Allison Williams and Daniel Kaluuya star in Jordan Peele’s “Get Out.”

“Get Out”

***

(R, 1:43)

Fifty years after Sidney Poitier upended the latent racial prejudices of his white date’s liberal family in “Guess Who’s Coming to Dinner,” writer-director Jordan Peele has crafted a similar confrontation with altogether more combustible results in “Get Out.”

“Do they know I’m black?” Chris (Daniel Kaluuya) asks his white girlfriend Rose (Allison Williams) as they get ready to leave their city apartment for a weekend at her parents’ rural estate. “No,” she replies. “Should they?”

“It seems like something you might want to mention,” he sighs. “I don’t want to get chased off the lawn with a shotgun.”

It’s a joke but it’s also foreshadowing — and just a hint of the frights to come. In Peele’s directorial debut, the former “Key and Peele” star has — as he often did on that satirical sketch series — turned inside out even supposedly progressive assumptions about race. Here, Peele has largely left comedy behind in a more chilling portrait of the racism that lurks beneath smiling white faces and defensive, paper-thin protestations like, “But I voted for Obama!” and “Isn’t Tiger Woods amazing?”

Those are the kinds of things that Rose’s father, Dean (an excellent Bradley Whitford), says as he and his wife, Missy (Catherine Keener), heartily welcome his daughter’s boyfriend. “How long has this thang been going on?” Dean asks with forced emphasis on “thang.”

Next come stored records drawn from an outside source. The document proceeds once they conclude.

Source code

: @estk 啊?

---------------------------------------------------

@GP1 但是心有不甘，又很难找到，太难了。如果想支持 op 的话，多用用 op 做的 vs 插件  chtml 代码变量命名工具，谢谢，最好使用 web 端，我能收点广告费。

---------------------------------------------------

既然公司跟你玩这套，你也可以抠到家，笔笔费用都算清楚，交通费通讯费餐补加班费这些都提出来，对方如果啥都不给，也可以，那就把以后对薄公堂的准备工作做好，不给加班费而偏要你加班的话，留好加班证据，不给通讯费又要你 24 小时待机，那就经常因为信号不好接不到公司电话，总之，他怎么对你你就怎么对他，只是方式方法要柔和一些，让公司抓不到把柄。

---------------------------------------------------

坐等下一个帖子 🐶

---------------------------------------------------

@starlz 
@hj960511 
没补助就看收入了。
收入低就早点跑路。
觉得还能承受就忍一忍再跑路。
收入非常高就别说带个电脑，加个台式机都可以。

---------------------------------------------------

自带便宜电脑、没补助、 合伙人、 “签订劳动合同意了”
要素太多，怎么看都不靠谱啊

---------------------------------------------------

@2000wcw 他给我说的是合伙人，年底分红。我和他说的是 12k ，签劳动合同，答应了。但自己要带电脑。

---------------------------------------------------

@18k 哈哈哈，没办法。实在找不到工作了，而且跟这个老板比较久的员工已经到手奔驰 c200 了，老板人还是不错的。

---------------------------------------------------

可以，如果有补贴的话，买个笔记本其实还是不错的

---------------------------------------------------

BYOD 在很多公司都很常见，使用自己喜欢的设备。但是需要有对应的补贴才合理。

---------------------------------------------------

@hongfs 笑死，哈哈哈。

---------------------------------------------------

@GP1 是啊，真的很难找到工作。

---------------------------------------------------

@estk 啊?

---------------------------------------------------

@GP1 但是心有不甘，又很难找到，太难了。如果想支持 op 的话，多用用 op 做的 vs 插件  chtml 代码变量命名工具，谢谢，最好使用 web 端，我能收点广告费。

The warm welcome is only skin-deep. Soon, a deeply bizarre atmosphere takes hold at the house, where all the hired help is black. They are a spooky, robotic bunch, with dead eyes and zombielike demeanors that would have stood out even in “The Stepford Wives.” Something clearly is off, though Peele takes his time letting the mystery thicken.

“Get Out,” produced by Jason Blum’s low-budget horror studio Blumhouse Productions, is serious, even sober in its horror. But its archness has moments of creepy levity. When Chris is given a tour of the house, Dean points out the sealed door to the basement. “Black mold,” he says.

Things get even stranger when Chris meets some of the family friends, who all appear oddly frozen in time somehow. Some ogle him with lust, feeling his biceps. The most paranoid (and funny) character in the movie is Chris’ friend, Rod (a terrific Lil Rel Howery), a TSA agent who — dubious from the start — grows increasingly concerned with every update from Chris.

Eventually, the truth comes out, things turn bloody and, as you’d expect, we get a look at that basement.

It’s long been a lamentable joke that in horror films — never the most inclusive of genres — the black dude is always the first to go. In this way, “Get Out” is radical and refreshing in its perspective. The movie is entirely from Chris’ point of view; his fears are ours.

Peele originally conceived his long-planned film as an Obama-era horror, one that revealed the hidden racism the country had supposedly overcome. “Get Out” instead comes out at a time where few still hold any belief in a post-racial America. The dark forces unleashed in “Get Out” came out of hiding long ago.